REQUIRED WORK> Output each line exactly as written, from the first line of the records to the line bearing "28: (1098, 616)", inclusive, while leaving every picture out.

Dataset entries
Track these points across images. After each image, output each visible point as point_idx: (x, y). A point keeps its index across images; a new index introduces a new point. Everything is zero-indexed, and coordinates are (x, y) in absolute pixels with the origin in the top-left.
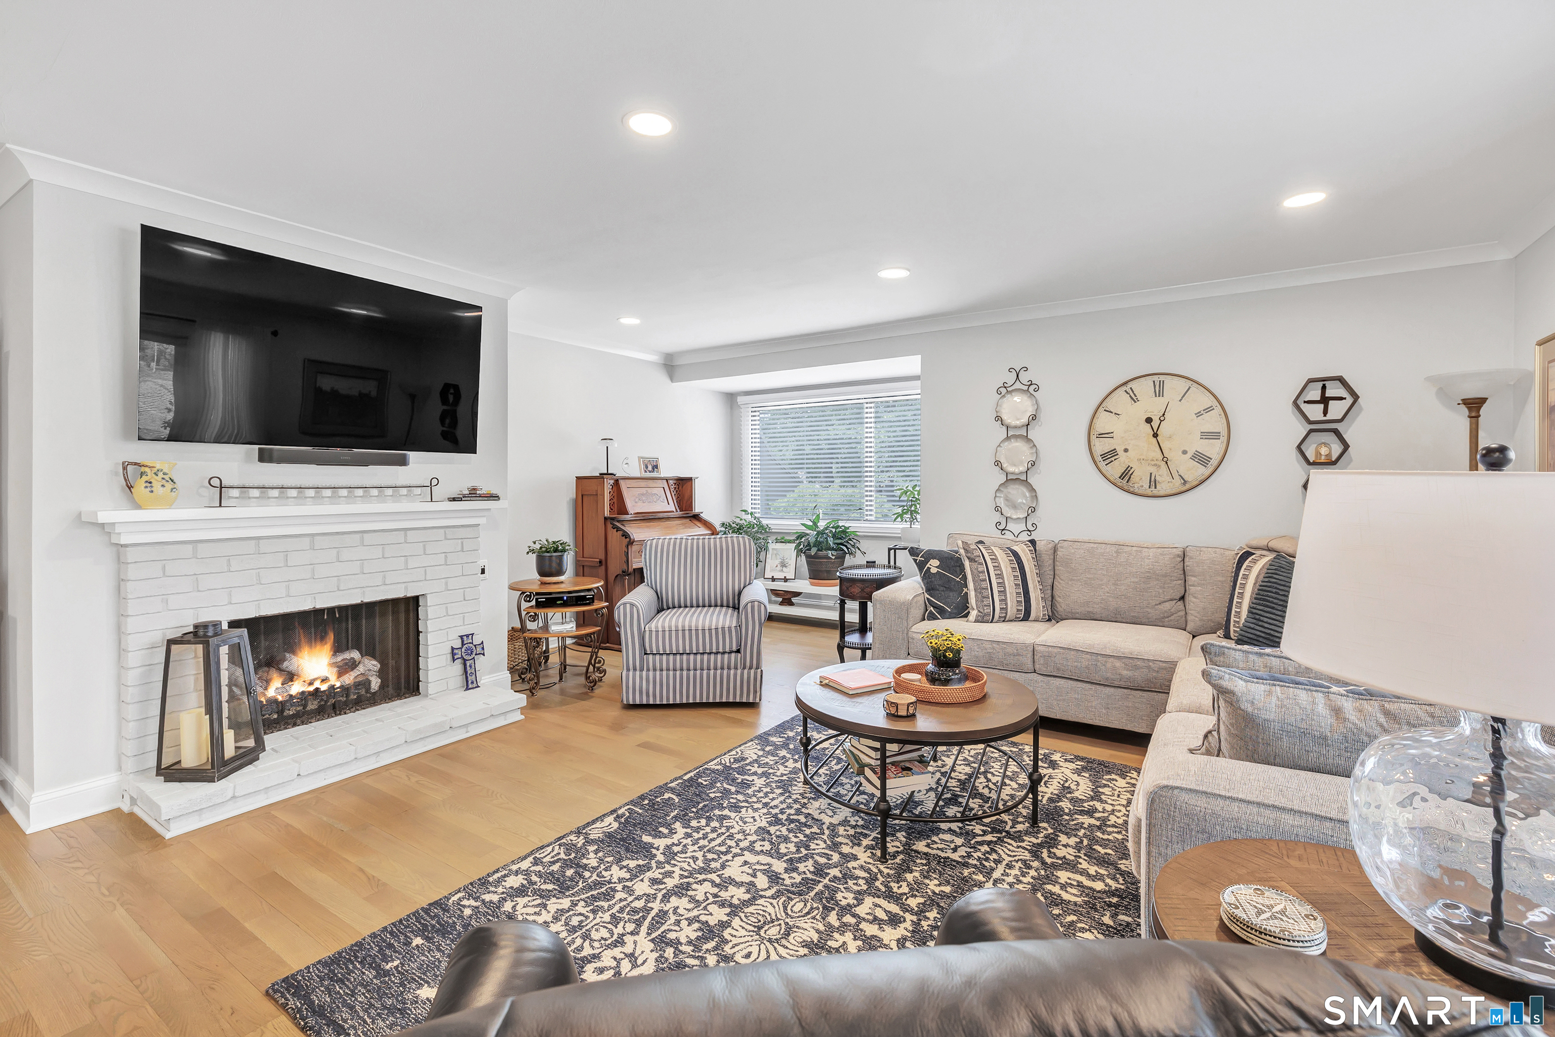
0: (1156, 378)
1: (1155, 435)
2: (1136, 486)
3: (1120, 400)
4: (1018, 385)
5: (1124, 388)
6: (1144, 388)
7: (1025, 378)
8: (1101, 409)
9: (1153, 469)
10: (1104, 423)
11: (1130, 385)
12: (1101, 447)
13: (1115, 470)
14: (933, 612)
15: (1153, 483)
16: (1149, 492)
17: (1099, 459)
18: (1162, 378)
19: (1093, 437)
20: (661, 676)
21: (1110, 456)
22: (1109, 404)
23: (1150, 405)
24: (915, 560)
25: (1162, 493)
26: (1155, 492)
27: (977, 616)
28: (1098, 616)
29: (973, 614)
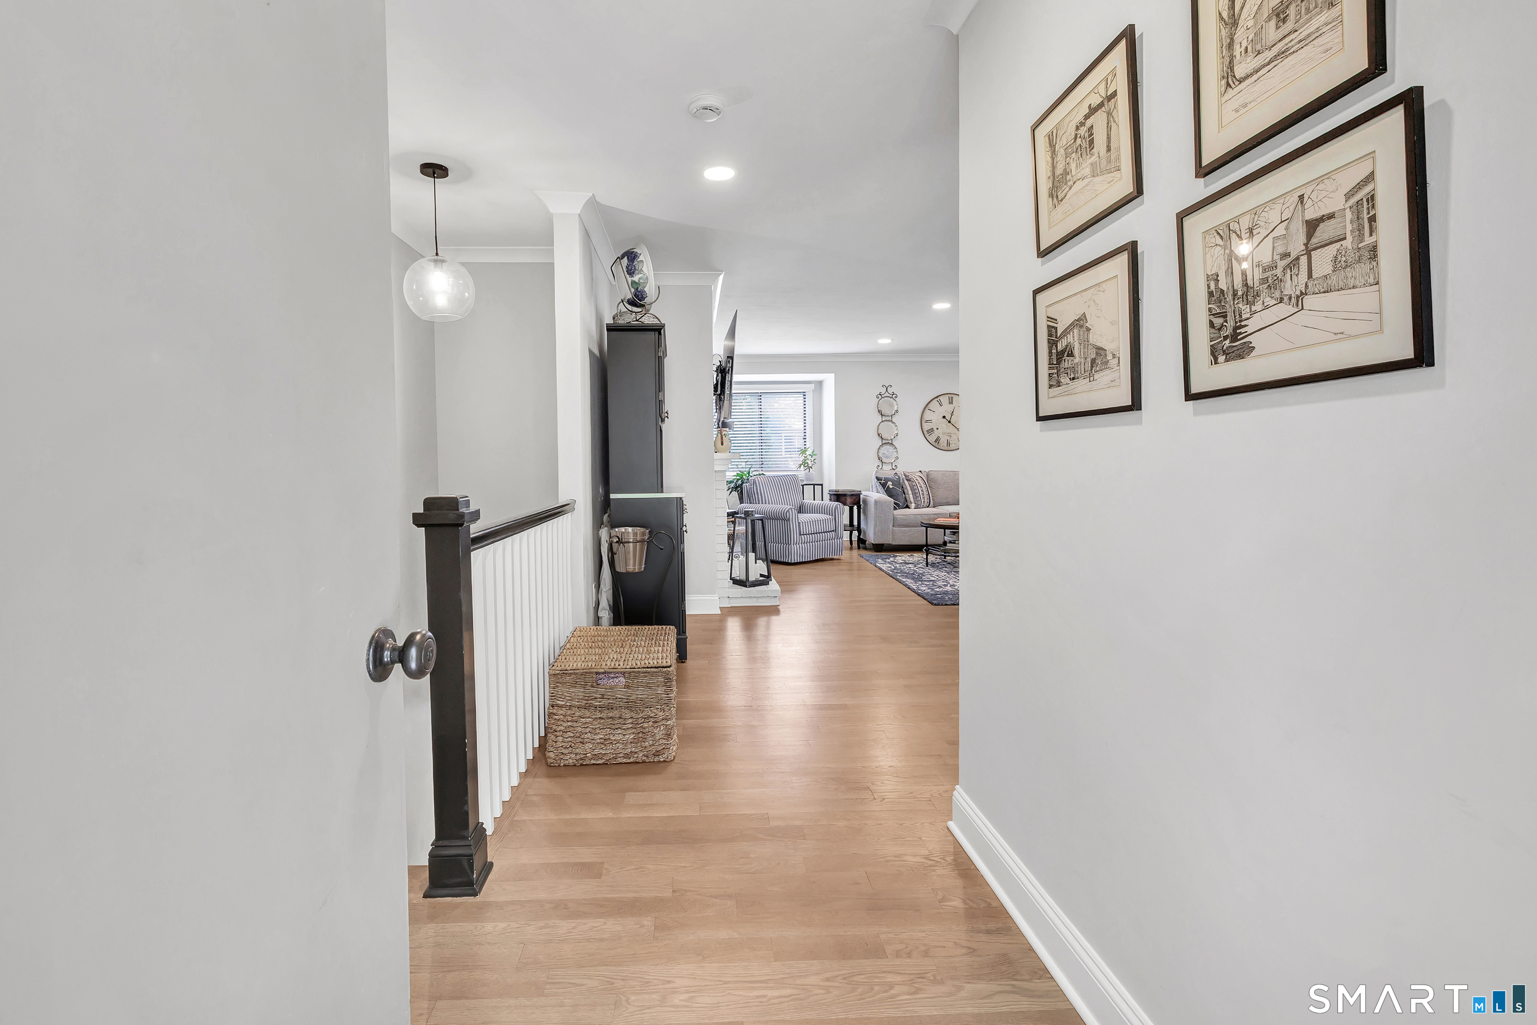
0: (949, 395)
1: (949, 422)
2: (941, 445)
3: (934, 405)
4: (887, 394)
5: (937, 399)
6: (944, 400)
7: (890, 390)
8: (927, 409)
9: (948, 438)
10: (928, 415)
11: (939, 398)
12: (926, 427)
13: (932, 438)
14: (897, 506)
15: (948, 444)
16: (946, 449)
17: (926, 433)
18: (952, 396)
19: (923, 422)
20: (807, 545)
21: (931, 431)
22: (931, 406)
23: (946, 409)
24: (880, 483)
25: (952, 449)
26: (949, 449)
27: (915, 506)
28: (951, 503)
29: (913, 505)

RESULT FOR THIS EXERCISE>
Track these points across images. After each image, output each visible point as point_idx: (x, y). A point keeps its index across images; a new index introduces a new point. Everything is zero-indexed, and coordinates are (x, y) in absolute pixels with the origin in the top-left.
0: (1156, 378)
1: (1155, 435)
2: (1136, 486)
3: (1120, 400)
4: (1018, 385)
5: (1124, 388)
6: (1144, 388)
7: (1025, 378)
8: (1101, 409)
9: (1153, 469)
10: (1104, 423)
11: (1130, 385)
12: (1101, 447)
13: (1115, 470)
14: (933, 612)
15: (1153, 483)
16: (1149, 492)
17: (1099, 459)
18: (1162, 378)
19: (1093, 437)
20: (661, 676)
21: (1110, 456)
22: (1109, 404)
23: (1150, 405)
24: (915, 560)
25: (1162, 493)
26: (1155, 492)
27: (977, 616)
28: (1098, 616)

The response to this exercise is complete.